En 1675, Marguerite d’Orléans, nièce de Françoise-Renée de
Lorraine, vint s’installer à Montmartre. Elle fit bâtir pour son séjour un
pavillon spécial à cheval sur le mur de clôture de l’abbaye, avec des communs,
et l’on entoura le tout d’un vaste mur de clôture qui coupait, à hauteur de
l’actuelle rue Antoinette, l’ancien chemin des Martyrs lequel, en droite ligne,
reliait Paris au village de Montmartre. En 1678, pour dédommager les habitants,
on ouvrit un nouveau chemin, à l’ouest, sur l’ancienne sente de Saccalie :
cette nouvelle rue (actuelle rue Ravignan) fut pavée sur les fonds du pavé de
Paris.
Peu à peu, l’ancien couvent perdait son prestige, face à la
vogue du nouveau prieuré dont les bâtiments avaient été refaits et vers
lesquels affluaient les pèlerins. Les bâtiments de la vieille abbaye tombaient
en ruine et depuis longtemps les religieuses songeaient à transférer le
monastère au prieuré. Les moyens financiers, malheureusement leur manquaient.
C’est alors que le roi promit 50 000 écus permettant, en 1681, la réunion
du monastère dans les bâtiments du prieuré.
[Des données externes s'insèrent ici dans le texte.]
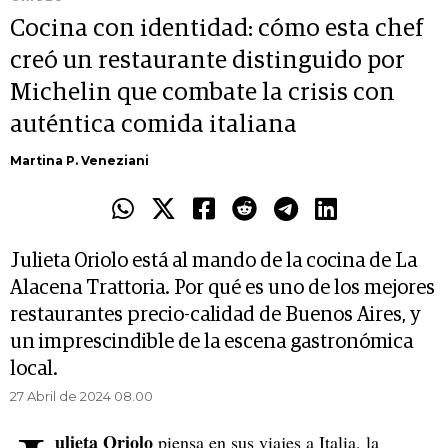
Cocina con identidad: cómo esta chef
creó un restaurante distinguido por
Michelin que combate la crisis con
auténtica comida italiana
Martina P. Veneziani
Julieta Oriolo está al mando de la cocina de La
Alacena Trattoria. Por qué es uno de los mejores
restaurantes precio-calidad de Buenos Aires, y
un imprescindible de la escena gastronómica
local.
27 Abril de 2024 08.00
ulieta Oriolo
piensa en sus viajes a Italia, la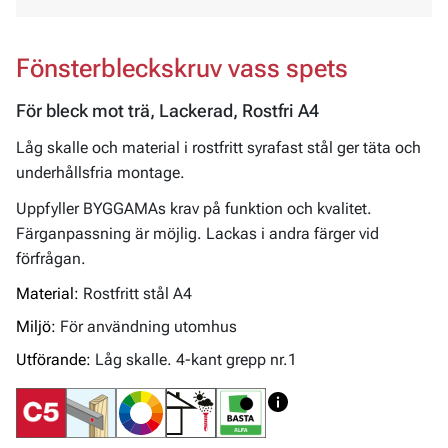
Fönsterbleckskruv vass spets
För bleck mot trä, Lackerad, Rostfri A4
Låg skalle och material i rostfritt syrafast stål ger täta och
underhållsfria montage.
Uppfyller BYGGAMAs krav på funktion och kvalitet.
Färganpassning är möjlig. Lackas i andra färger vid
förfrågan.
Material:
Rostfritt stål A4
Miljö:
För användning utomhus
Utförande:
Låg skalle. 4-kant grepp nr.1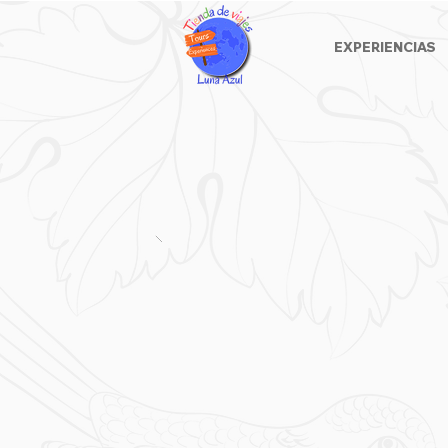
EXPERIENCIAS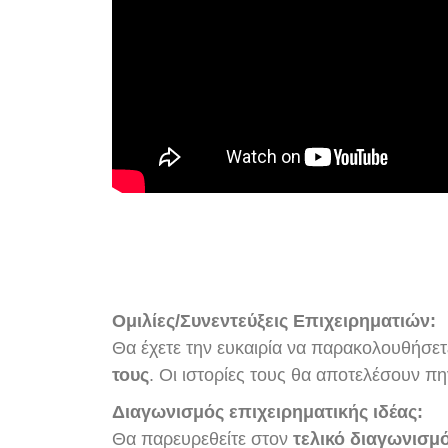
Ομιλίες/Συνεντεύξεις Επιχειρηματιών:
Θα έχετε την ευκαιρία να παρακολουθήσε
τους
. Οι ιστορίες τους θα αποτελέσουν π
Διαγωνισμός επιχειρηματικής ιδέας:
Θα παρευρεθείτε στον
τελικό διαγωνισμ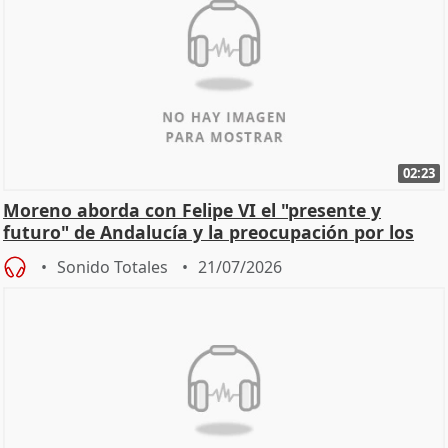
02:23
Moreno aborda con Felipe VI el "presente y
futuro" de Andalucía y la preocupación por los
incendios
Sonido Totales
21/07/2026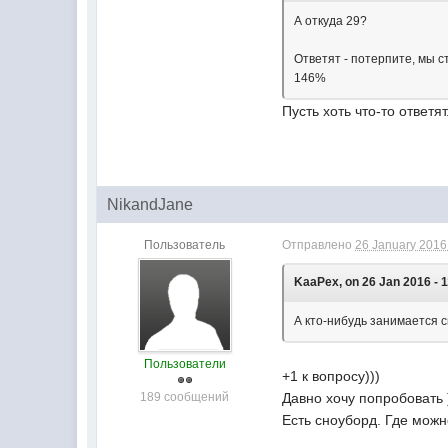
А откуда 29?
Ответят - потерпите, мы ст
146%
Пусть хоть что-то ответя
NikandJane
Пользователь
Отправлено
26 January 2016 
KaaPex, on 26 Jan 2016 - 1
А кто-нибудь занимается 
Пользователи
+1 к вопросу)))
189 сообщений
Давно хочу попробовать 
Есть сноуборд. Где можн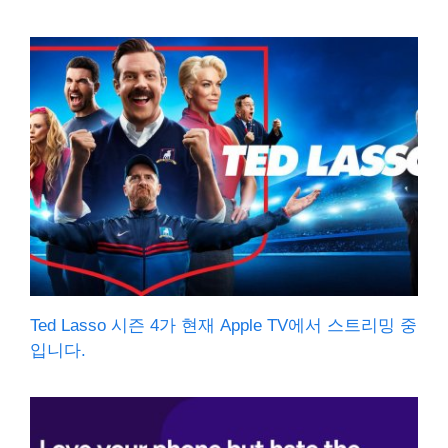
Ted Lasso 시즌 4가 현재 Apple TV에서 스트리밍 중
입니다.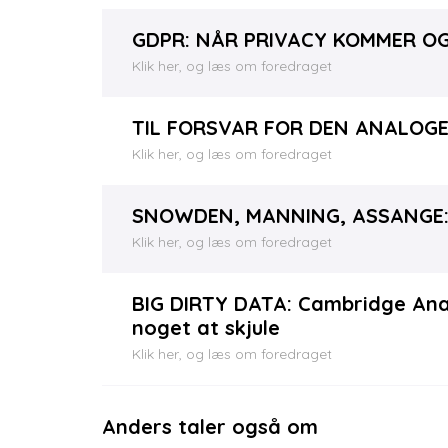
GDPR: NÅR PRIVACY KOMMER OG 
Klik her, og læs om foredraget
TIL FORSVAR FOR DEN ANALOG
Klik her, og læs om foredraget
SNOWDEN, MANNING, ASSANGE: H
Klik her, og læs om foredraget
BIG DIRTY DATA: Cambridge Anal
noget at skjule
Klik her, og læs om foredraget
Anders taler også om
François de Harlay, archevêque de
Paris, autorisa le transfert des reliques et la démolition des anciens lieux
conventuels « sauf cependant le bas-côté de l’église, qui est joignant le
viel cloitre où il sera placé une grille pour les stations et processions, qui
se pourront faire par les dites religieuses ». A dater de ces lettres patentes,
les bâtiments claustraux de l’antique abbaye tombèrent sous le marteau et leurs
pierres servirent à la construction du nouveau monastère. Comme si la puissance
divine avait voulu montrer la fin d’une
époque, Françoise-Renée de Lorraine s’éteignit le 4 décembre 1682, sans avoir
pu assister à l’installation de son couvent dans les nouveaux bâtiments,
installation qui n’eut lieu que le 8 décembre 1686.